Lee arrived in Beijing Monday for talks with President Hu Jintao and other leaders, and the China Daily said the two sides are looking to start negotiations for a three-way free trade agreement including Japan, and a separate two-way China-South Korea trade agreement.
An unnamed source from China's Ministry of Commerce told the paper that the China-South Korea bilateral trade pact talks "will probably start in the first half of the year."
Beijing has faced growing wariness from neighbors over its military modernisation and strategic intentions, especially over North Korea, which is sure to feature on Lee's agenda. The trade negotiations could offer an example of China using the prospect of greater access to its markets and investment to counter such distrust, an official Chinese newspaper suggested.

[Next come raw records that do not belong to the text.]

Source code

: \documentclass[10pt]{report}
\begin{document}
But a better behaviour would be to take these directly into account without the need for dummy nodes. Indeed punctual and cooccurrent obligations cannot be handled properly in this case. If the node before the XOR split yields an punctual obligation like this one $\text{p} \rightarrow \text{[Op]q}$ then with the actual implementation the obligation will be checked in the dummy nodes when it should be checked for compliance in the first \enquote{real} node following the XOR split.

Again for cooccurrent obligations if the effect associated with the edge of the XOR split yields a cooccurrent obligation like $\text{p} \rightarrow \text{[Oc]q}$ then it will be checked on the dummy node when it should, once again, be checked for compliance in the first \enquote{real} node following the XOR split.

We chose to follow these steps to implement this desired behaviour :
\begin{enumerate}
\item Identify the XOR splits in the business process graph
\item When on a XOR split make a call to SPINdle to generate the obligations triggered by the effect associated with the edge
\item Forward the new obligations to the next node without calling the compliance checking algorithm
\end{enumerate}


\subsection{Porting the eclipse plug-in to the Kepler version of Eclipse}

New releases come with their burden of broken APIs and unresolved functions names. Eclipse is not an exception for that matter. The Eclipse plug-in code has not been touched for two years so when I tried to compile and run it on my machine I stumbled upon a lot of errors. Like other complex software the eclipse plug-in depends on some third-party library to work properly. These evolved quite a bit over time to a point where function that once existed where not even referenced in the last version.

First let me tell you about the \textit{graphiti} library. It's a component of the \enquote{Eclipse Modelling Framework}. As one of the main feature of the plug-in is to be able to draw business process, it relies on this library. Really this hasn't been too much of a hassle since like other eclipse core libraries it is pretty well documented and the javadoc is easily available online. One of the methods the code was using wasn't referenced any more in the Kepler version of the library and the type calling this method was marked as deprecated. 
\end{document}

"Particularly with China's rapid development altering the relative balance of power between the two sides, problems have arisen in Chinese-South Korean relations that need urgent attention," said the overseas edition of the People's Daily, the official paper of China's ruling Communist Party.
"Above all there is the problem of mutual political trust," said a front-page commentary in the paper by Zhang Liangui, a prominent Chinese expert on Korean affairs.
Although Beijing and Seoul share broad aims on the divided Korean peninsula, Zhang said, "their different interests and positions have produced a negative impact on bilateral relations."
President Lee is likely to press China to lean on its ally North Korea to exercise restraint after the death last month of long-time leader Kim Jong-il, who was succeeded by his untested and largely unknown youngest son Kim Jong-un.
Some analysts have speculated that the young Kim may order a "provocation," such as a small-scale military attack or nuclear or missile test, to burnish a hardline image with the North's powerful military, whose support is crucial to him.
China is the North's sole major ally and economic partner, and it has repeatedly voiced confident in Kim Jong-un while also urging regional restraint and stability.
Seoul's ambassador to China, Lee Kyu-hyung, recently said that the South would continue to raise the issue of China's unwillingness to condemn North Korea when it provokes the South.
Despite Beijing's political support for North Korea, Chinese economic ties with South Korea are much larger.
In the first 11 months of 2011, China's trade with the South was worth $224.8 billion, a rise of 19.5 percent on the same months in 2010, according to Chinese customs data.
China's trade with North Korea was worth $5.2 billion in the first 11 months of 2011.
Since 2008, South Korea and China have conducted joint studies on their possible free trade deal.
Talks on the three-way China-Japan-South Korea free trade agreement could start as early as May, said the China Daily, citing the unnamed commerce official.